I am completely obsessed with my friends and lovers. What was once a survival mechanism has evolved into me caring, well, a lot.
Because it was such a struggle for me to be seen and to learn how to see myself, I will see you for who you truly are. When I was caught in my stressful idealization-and-devaluation cycle, I saw the darkest dark and the lightest light in myself and others in a fragmented, harmful way. Now that I have learned how to integrate both highs and lows together, I can see the entire spectrum of a person. If I am with you, I see all of you, and I want to know all of you.

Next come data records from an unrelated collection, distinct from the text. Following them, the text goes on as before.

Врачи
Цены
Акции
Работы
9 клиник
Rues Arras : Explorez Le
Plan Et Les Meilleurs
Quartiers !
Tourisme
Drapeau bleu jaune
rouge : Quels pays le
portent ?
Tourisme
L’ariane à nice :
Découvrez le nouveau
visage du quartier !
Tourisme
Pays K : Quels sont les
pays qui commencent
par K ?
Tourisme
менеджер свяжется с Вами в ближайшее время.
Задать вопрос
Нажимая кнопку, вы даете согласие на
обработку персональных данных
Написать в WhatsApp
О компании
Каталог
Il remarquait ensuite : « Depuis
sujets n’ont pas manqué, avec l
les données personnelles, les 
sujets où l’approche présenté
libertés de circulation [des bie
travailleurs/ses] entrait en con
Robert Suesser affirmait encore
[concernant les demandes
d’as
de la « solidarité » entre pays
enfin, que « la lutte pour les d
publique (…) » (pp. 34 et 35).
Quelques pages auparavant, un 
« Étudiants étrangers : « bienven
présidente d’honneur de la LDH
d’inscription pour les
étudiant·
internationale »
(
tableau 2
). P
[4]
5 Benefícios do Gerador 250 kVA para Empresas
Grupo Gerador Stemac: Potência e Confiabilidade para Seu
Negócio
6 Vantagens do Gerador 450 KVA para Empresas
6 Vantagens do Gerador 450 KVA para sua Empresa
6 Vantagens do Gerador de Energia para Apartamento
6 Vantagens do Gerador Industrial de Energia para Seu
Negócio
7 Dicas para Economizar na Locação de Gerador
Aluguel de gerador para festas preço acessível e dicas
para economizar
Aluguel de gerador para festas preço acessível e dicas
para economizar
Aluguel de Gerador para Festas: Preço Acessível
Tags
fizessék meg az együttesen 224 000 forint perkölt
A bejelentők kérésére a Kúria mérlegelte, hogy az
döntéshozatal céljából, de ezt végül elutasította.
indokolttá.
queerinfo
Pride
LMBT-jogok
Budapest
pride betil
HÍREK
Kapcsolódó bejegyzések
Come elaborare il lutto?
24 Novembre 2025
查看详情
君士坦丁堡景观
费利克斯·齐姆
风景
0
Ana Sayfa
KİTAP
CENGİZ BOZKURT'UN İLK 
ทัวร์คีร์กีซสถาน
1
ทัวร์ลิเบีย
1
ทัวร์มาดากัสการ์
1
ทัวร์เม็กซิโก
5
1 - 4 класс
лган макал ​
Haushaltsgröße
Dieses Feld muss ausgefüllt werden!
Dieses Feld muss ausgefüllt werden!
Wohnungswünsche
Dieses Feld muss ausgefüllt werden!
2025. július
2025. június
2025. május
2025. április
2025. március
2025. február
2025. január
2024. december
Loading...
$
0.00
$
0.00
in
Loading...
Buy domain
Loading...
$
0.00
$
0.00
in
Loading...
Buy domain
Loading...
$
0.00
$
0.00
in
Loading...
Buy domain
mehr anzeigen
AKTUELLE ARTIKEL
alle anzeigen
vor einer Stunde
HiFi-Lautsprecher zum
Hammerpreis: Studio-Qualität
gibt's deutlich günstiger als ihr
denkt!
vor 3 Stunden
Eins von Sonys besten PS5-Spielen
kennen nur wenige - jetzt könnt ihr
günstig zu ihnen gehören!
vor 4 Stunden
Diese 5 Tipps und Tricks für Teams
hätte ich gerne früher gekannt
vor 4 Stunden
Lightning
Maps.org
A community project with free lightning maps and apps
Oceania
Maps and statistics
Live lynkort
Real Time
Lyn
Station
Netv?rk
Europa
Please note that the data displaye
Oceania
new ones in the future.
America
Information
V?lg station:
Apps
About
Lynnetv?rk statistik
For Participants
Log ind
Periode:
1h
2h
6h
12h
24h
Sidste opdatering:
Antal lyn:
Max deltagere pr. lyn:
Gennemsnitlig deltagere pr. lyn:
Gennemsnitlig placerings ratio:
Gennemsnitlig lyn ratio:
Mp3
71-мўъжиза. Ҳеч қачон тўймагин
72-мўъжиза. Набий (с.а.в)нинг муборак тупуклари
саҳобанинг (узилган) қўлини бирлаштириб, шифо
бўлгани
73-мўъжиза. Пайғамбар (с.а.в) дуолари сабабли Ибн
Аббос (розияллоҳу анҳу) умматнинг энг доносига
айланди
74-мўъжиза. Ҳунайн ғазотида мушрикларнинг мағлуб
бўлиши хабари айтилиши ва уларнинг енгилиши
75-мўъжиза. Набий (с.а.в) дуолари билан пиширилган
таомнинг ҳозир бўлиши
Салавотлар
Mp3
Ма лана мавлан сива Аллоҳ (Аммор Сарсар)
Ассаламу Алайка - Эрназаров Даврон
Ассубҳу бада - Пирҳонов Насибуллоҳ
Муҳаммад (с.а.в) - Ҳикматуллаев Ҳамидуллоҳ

I wouldn’t be there if I didn’t really love what I saw.
8. When we're wrong, we often promptly admit it.
A benefit of the quick mood swings that come with my BPD is that I am to the place of understanding what went wrong—and where I was wrong—very quickly. In other mental illnesses, like depression or bipolar, moods shift at a different pace, meaning the completion of these cycles can sometimes take much longer. I catch myself quickly because being upset with you is deeply upsetting to me. I need to resolve it, and I know I can only control and change my own behavior.
9. We can be easy to talk to, especially about hard things.
Few people have ever accused a person with BPD of being superficial. We usually care about things beneath the surface. Optics are rarely our priority. Things like past trauma—which many people have a hard time hearing, holding space for, or validating—is something we are often intimately familiar with.
Before recovery, I tended to overshare with the wrong people. Now, I can share in an intimate way with people I know I can trust—and if I'm your trusted person, I am able to do that with you too.
10. Accepting reality is often a high priority.
Nonacceptance of reality seems to be a common symptom of modern times. But while other people may be able to get into a state of nonacceptance and still act right, I can’t. I can’t get into a conversation with someone in distress and expect to feel heard. I can’t rack up situations in which I don’t feel heard without traumatizing myself. I need to asses and accept fairly quickly if I want to stay centered.
As the creator of DBT, Marsha Linehan said, “Acceptance is the only way out of hell.” I climbed out of hell—and every time I peek back in, even for a moment, I need to get out right away or I could get stuck there.
The man I recently started dating researched BPD when I told him I had it. I knew he couldn’t find anything like this list. The next person who cares enough to find out what their partner is dealing with, though, will. I have learnt to do all these things because it causes me too much pain not to.